Les pédophiles canadiens sont de plus en plus nombreux à demander et à obtenir le pardon judiciaire. Cette année, plus de 100 pédophiles l'ont obtenu, a appris La Presse. La nouvelle loi fédérale devrait toutefois mettre un frein à ce phénomène.

Entre le 1er janvier et le 10 juin dernier, 117 pédophiles ont envoyé une demande de pardon complète à la Commission nationale des libérations conditionnelles (CNLC), selon les statistiques obtenues grâce à la loi sur l'accès à l'information.

La CNLC traite de plus en plus de dossiers du genre depuis quelques années. En 2000, 34 pédophiles ont demandé pardon. Ce nombre est passé à 68 en 2003, puis à 117 en 2006. En 2008 - année record - la Commission a traité pas moins de 639 dossiers (ce chiffre comprend toutefois des demandes reçues en 2007).

Comment expliquer cette hausse fulgurante ?

Selon la directrice des communications de la Commission, Caroline Douglas, de plus en plus d'employeurs font des vérifications sur les antécédents judiciaires de leurs futurs employés. De plus, des entreprises privées qui remplissent les formulaires pour les ex-détenus font maintenant du marketing.

«Le nombre total de demandes de pardon (tous crimes confondus) est généralement à la hausse depuis quelques années», explique Mme Douglas.

Pardon quasi automatique

Depuis 10 ans, la Commission nationale des libérations conditionnelles a accordé le pardon à la vaste majorité des pédophiles qui en ont fait la demande, selon les données obtenues par La Presse.
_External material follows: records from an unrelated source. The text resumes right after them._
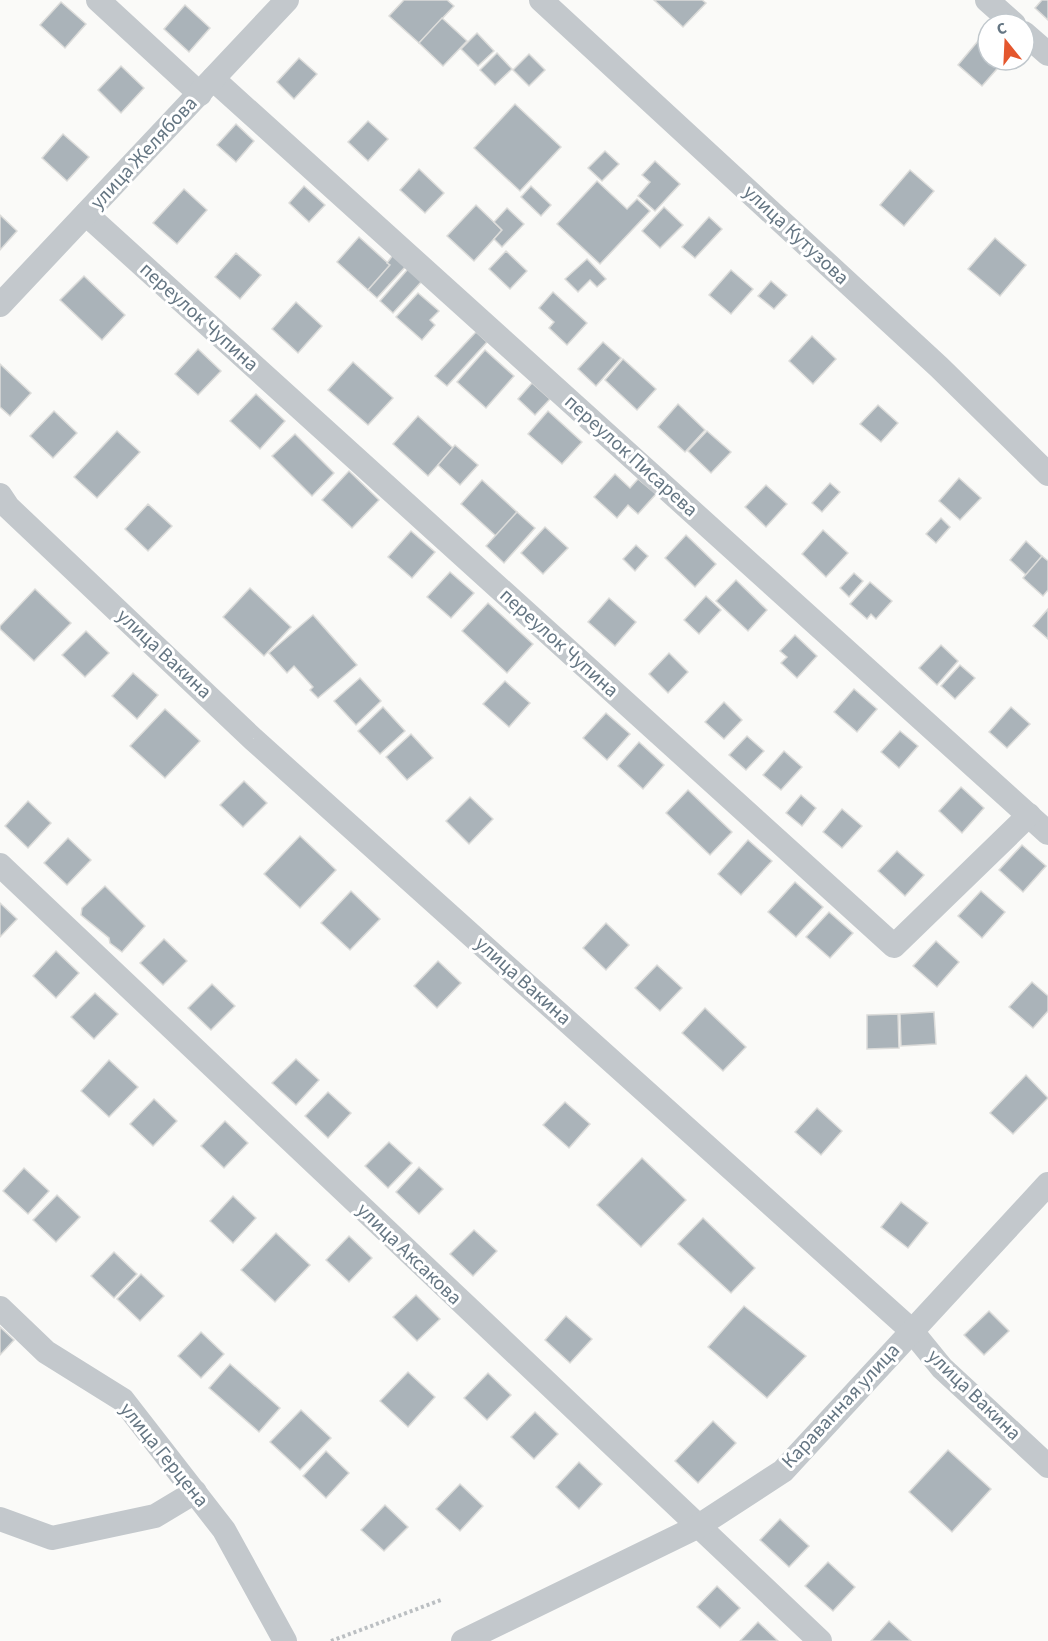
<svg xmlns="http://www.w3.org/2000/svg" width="1048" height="1641" font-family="'Source Sans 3',sans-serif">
	<rect width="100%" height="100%" fill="#fafaf8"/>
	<g fill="#aab3b9" stroke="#dcdcda" stroke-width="1.5">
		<polygon points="404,0 447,0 454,6 419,43 389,16"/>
		<polygon points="654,0 702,0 706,3 683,27"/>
		<polygon points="1042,0 1048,0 1048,20 1035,8"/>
		<polygon points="61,2 86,24 65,48 40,25"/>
		<polygon points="185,5 210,28 189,52 164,29"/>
		<polygon points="442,18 467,41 443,66 419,43"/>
		<polygon points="477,33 494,51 478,66 461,49"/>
		<polygon points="978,41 988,49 988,60 1003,62 982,86 958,65"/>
		<polygon points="497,53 512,69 495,85 480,70"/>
		<polygon points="529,54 545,70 529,86 513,70"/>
		<polygon points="299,58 317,74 294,99 277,82"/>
		<polygon points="121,66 144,88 121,113 98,90"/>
		<polygon points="515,104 561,147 520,191 474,148"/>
		<polygon points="368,121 388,139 368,161 348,142"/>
		<polygon points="236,124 254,141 236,162 217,145"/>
		<polygon points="63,134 89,157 67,181 42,158"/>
		<polygon points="605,151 619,164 602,181 588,168"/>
		<polygon points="655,161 680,184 655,211 638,196 650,182 642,175"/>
		<polygon points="419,169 444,193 425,213 400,190"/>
		<polygon points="910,170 934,191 904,226 880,205"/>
		<polygon points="597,181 627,209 637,199 650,211 600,264 557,224"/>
		<polygon points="304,186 325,205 309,222 289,203"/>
		<polygon points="531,186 551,205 541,216 521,197"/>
		<polygon points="184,189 207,210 177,244 153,223"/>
		<polygon points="476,205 502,230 474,261 447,236"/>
		<polygon points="664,207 683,225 660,248 642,231"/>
		<polygon points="507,208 524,224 502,247 494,239 502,230 494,222"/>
		<polygon points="0,215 17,231 0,250"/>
		<polygon points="709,217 722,229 695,258 682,247"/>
		<polygon points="359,237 390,265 368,290 337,262"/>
		<polygon points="995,238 1026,265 1000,296 968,269"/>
		<polygon points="506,251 527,271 510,289 489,269"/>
		<polygon points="236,253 261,275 240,299 215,277"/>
		<polygon points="393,255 406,266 377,298 368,290 390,265 387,263"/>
		<polygon points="587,259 606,279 597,287 590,280 578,292 565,279"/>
		<polygon points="408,269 422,281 393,313 380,301"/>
		<polygon points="731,270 753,289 731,314 709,295"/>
		<polygon points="84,276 125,315 102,340 60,300"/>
		<polygon points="771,281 787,295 774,309 758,296"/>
		<polygon points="553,292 587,323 567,345 549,328 554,322 539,308"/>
		<polygon points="418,293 439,311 430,320 435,325 422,340 396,317"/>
		<polygon points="296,302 322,326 298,353 272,329"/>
		<polygon points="476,332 487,342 447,386 435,376"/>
		<polygon points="812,336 836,359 813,384 789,361"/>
		<polygon points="603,342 621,358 596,386 578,369"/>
		<polygon points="198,349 221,371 198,395 175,374"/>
		<polygon points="485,350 514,376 486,408 457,382"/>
		<polygon points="623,359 656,389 637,410 605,380"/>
		<polygon points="353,362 393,398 368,425 328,390"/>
		<polygon points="0,364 31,393 10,416 0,407"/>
		<polygon points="532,383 550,399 535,415 518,399"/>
		<polygon points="256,394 285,421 260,449 230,421"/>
		<polygon points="678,404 705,430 685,452 658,427"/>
		<polygon points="878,405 898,423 881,442 860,424"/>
		<polygon points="54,411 77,433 53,458 30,436"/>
		<polygon points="548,411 582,442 562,464 528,434"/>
		<polygon points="418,416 453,448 428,476 393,444"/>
		<polygon points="117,431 140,452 97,498 74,477"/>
		<polygon points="707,431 731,452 711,473 688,451"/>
		<polygon points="295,434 334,473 312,496 272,456"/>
		<polygon points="455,445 478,465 460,485 438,465"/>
		<polygon points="349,471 379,500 352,528 322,500"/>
		<polygon points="615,474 630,488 638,479 656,494 638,514 628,505 617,518 594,497"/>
		<polygon points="959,478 981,498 960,520 939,501"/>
		<polygon points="482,480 517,512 496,536 461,504"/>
		<polygon points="830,483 840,492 822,512 812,503"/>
		<polygon points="766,485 787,504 766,527 745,507"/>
		<polygon points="148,504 172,526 148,551 125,529"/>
		<polygon points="517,512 535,528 504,563 486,546"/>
		<polygon points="941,518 950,527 936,543 926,534"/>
		<polygon points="545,527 568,548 543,574 521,553"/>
		<polygon points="823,530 848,553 826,577 802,554"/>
		<polygon points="411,531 435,552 412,578 388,557"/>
		<polygon points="686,535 716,564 695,587 665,558"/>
		<polygon points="1026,541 1042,556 1026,575 1010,560"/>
		<polygon points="636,545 648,556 635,571 623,559"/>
		<polygon points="1042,556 1048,561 1048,590 1043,596 1023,578"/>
		<polygon points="450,572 474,593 451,618 427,597"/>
		<polygon points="854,573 863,581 849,597 840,588"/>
		<polygon points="736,580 767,610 748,631 716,601"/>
		<polygon points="870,582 892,601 876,619 871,614 867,619 850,604"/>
		<polygon points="250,588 291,627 264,656 223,617"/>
		<polygon points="35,589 71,623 34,661 0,629 0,626"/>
		<polygon points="706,596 721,610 699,634 684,620"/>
		<polygon points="609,598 636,622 615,646 588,622"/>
		<polygon points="488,603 533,644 507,673 462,631"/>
		<polygon points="1048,609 1048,639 1033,626"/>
		<polygon points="313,615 357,665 318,698 310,690 313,687 294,666 287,673 269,653"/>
		<polygon points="86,631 109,653 85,677 62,655"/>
		<polygon points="795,635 817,656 797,678 781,663 787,657 780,651"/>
		<polygon points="941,645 958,661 937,685 919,668"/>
		<polygon points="669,653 688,672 668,693 649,674"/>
		<polygon points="960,665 975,678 955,699 941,686"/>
		<polygon points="133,673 158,695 137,719 112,696"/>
		<polygon points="360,678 381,701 356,725 334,701"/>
		<polygon points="505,681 530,703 509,727 483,704"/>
		<polygon points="854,689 877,709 857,732 834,712"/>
		<polygon points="724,702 742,720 724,739 705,722"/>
		<polygon points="383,707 405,731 380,754 358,731"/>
		<polygon points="1011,707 1030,724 1007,748 989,732"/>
		<polygon points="165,709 200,741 165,778 130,746"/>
		<polygon points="606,713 630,734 607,760 583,738"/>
		<polygon points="900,731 918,746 899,768 881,752"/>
		<polygon points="411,734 433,758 407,780 386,757"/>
		<polygon points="747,736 764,751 746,770 729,755"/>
		<polygon points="639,742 664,765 643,789 618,766"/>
		<polygon points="784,751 802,767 781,790 763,775"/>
		<polygon points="244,781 267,803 243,827 220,805"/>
		<polygon points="961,787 984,808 962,833 939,811"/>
		<polygon points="688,790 732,832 710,855 666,813"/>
		<polygon points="801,795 816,808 802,826 786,813"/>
		<polygon points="470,797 493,819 469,844 446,821"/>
		<polygon points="28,801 51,823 28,848 5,826"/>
		<polygon points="842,809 862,826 842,848 823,832"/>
		<polygon points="300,836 336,870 300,908 264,874"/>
		<polygon points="68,838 91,860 67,885 44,863"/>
		<polygon points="748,840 772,861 741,895 718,874"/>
		<polygon points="1022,845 1046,866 1023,892 999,870"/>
		<polygon points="897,851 924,875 905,896 878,871"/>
		<polygon points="795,882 823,907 796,937 768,912"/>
		<polygon points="105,886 145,926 122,952 110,943 109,938 81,915 82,908"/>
		<polygon points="351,891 380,919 350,950 321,923"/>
		<polygon points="981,891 1005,912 982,938 958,916"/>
		<polygon points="0,903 17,919 0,937"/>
		<polygon points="829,912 853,933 830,958 806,937"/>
		<polygon points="606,923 629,945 606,970 583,948"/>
		<polygon points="164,939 187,961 163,985 140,963"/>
		<polygon points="936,941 959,962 937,987 913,966"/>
		<polygon points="56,951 79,973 56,998 33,976"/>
		<polygon points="438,961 461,983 437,1008 414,986"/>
		<polygon points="657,965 682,988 660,1011 635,988"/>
		<polygon points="1032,982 1048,996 1048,1011 1033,1028 1009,1007"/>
		<polygon points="212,984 235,1006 211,1030 188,1008"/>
		<polygon points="95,993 118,1014 94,1039 71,1017"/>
		<polygon points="705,1008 746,1047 723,1071 682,1033"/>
		<polygon points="934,1012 936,1044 901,1046 900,1014"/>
		<polygon points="898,1014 899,1048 867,1049 867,1015"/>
		<polygon points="296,1059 319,1080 296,1105 272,1083"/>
		<polygon points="109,1060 138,1087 109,1117 81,1091"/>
		<polygon points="1026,1075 1048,1098 1013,1134 990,1113"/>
		<polygon points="328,1092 351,1113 328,1138 305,1116"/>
		<polygon points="154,1099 177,1121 153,1146 130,1124"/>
		<polygon points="565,1102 590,1124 569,1148 543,1125"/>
		<polygon points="817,1108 842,1131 821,1155 795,1132"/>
		<polygon points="225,1121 248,1143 224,1168 201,1146"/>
		<polygon points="389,1142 412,1163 388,1188 365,1166"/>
		<polygon points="642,1158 686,1200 641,1247 597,1205"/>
		<polygon points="419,1167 443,1189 419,1214 396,1192"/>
		<polygon points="24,1168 49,1191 28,1214 3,1191"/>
		<polygon points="57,1195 80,1217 56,1242 33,1220"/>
		<polygon points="233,1196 256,1218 233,1243 210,1221"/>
		<polygon points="901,1202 928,1223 908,1248 881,1227"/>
		<polygon points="703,1218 755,1268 731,1293 678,1244"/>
		<polygon points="474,1230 497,1251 473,1276 450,1254"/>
		<polygon points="276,1233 310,1265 275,1302 241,1270"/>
		<polygon points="349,1236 372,1258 349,1282 326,1260"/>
		<polygon points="114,1252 137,1274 114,1298 91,1276"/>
		<polygon points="141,1274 164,1296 140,1321 117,1299"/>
		<polygon points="416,1295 440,1319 417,1341 393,1317"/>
		<polygon points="744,1306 806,1356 767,1398 708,1347"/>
		<polygon points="989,1311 1009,1331 984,1355 964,1335"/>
		<polygon points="566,1316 592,1339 570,1363 545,1340"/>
		<polygon points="0,1327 14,1340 0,1355"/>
		<polygon points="201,1332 224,1354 201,1378 178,1356"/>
		<polygon points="230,1364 280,1408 259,1432 209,1388"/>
		<polygon points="408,1372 435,1397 408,1427 380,1401"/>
		<polygon points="488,1373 511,1395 487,1420 464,1398"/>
		<polygon points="301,1410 331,1438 300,1470 270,1442"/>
		<polygon points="535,1412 558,1434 534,1459 511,1437"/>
		<polygon points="713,1421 736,1443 698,1483 675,1461"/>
		<polygon points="948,1450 991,1489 952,1532 909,1492"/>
		<polygon points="326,1451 349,1473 326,1498 303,1476"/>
		<polygon points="579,1462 602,1484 579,1509 556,1487"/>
		<polygon points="460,1484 483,1506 460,1531 436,1509"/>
		<polygon points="385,1505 408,1527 384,1551 361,1530"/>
		<polygon points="780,1519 809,1546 789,1567 760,1540"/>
		<polygon points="828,1562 855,1587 833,1611 805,1586"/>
		<polygon points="717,1586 740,1608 720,1628 697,1607"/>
		<polygon points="889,1621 911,1641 871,1641"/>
		<polygon points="758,1622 778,1641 740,1641"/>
	</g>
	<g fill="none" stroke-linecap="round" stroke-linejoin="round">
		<polyline stroke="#bbbfc2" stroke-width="4" stroke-dasharray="3 3" stroke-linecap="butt" points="331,1641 441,1600"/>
		<g stroke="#c3c8cc" stroke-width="24">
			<polyline points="98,0 200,94"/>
			<polyline points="541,0 939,367 1048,474"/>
			<polyline points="987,0 1014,24"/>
			<polyline points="1024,33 1048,54"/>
			<polyline points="213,79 1048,833"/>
			<polyline points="86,214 894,946 1029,815"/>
			<polyline points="0,305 287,0"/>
			<polyline points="0,495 8,507 253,739 911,1330 942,1368 1048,1466"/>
			<polyline points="0,865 820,1641"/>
			<polyline points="0,1308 46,1352 123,1400 224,1530 285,1641"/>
			<polyline points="0,1519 52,1538 155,1516 195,1492"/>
			<polyline points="463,1641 697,1527 783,1471 1048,1184"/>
		</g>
	</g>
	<g text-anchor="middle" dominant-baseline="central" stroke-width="6" stroke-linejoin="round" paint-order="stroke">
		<g font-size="20" fill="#657683" stroke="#fff">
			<text transform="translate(144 153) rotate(-47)">улица Желябова</text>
			<text transform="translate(796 235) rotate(43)">улица Кутузова</text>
			<text transform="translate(199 317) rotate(42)">переулок Чупина</text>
			<text transform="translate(631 456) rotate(42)">переулок Писарева</text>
			<text transform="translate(559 643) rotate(42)">переулок Чупина</text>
			<text transform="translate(164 654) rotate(43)">улица Вакина</text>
			<text transform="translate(523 981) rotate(42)">улица Вакина</text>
			<text transform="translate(409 1254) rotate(44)">улица Аксакова</text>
			<text transform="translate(974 1395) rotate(44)">улица Вакина</text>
			<text transform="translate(841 1406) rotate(-47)">Караванная улица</text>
			<text transform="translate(164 1455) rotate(51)">улица Герцена</text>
		</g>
	</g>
	<g transform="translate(1006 42) rotate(342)"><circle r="28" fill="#ffffff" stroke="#c1c8cd" stroke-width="1.5"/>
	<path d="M0-4.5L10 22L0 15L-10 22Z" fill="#e4572e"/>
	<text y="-9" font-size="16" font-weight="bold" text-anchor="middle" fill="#657683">С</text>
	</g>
</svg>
Des 1851 demandes, 1809 ont été accueillies.

Ce faible taux de refus n'a rien d'anormal, assure Caroline Douglas.

En général, seuls les criminels admissibles au pardon prennent la peine d'en faire la demande, souligne-t-elle. Jusqu'à tout récemment, les délinquants devaient essentiellement avoir eu une bonne conduite pendant cinq ans pour être admissibles.

«S'ils respectaient les critères, les commissaires devaient leur accorder le pardon», explique Mme Douglas. La nature de l'accusation n'était donc pas prise en compte.

Nouvelle loi

Depuis quelques jours, toutefois, le pardon judiciaire n'est plus aussi facile à obtenir. En vigueur depuis le 30 juin, la Loi sur l'enregistrement de renseignements sur les délinquants sexuels accorde un pouvoir discrétionnaire aux commissaires, explique le sénateur conservateur Pierre-Hugues Boisvenu.

«Avant, le pardon était accordé comme un automatisme, mais maintenant, la Commission peut étudier les demandes, explique M. Boisvenu. Elle a le pouvoir de refuser un pardon si elle considère que l'administration de la justice en serait discréditée.» La nouvelle loi prolonge également la période d'attente de 5 à 10 ans pour les crimes graves ou à caractère sexuel.

Pierre-Hugues Boisvenu se réjouit de l'entrée en vigueur de ces nouvelles dispositions, mais, à ses yeux, elles sont encore insuffisantes. À la base, le projet de loi C-23 proposait de retirer aux récidivistes et aux pédophiles le droit au pardon. Le gouvernement conservateur entend revenir à la charge avec un autre projet de loi à l'automne.

«Les prédateurs sexuels récidivent beaucoup plus lorsqu'ils ne se sentent plus surveillés ou contrôlés, souligne le nouveau sénateur. Ça m'inquiète qu'on donne des pardons à des prédateurs sexuels qui ont commis deux, trois, quatre crimes.»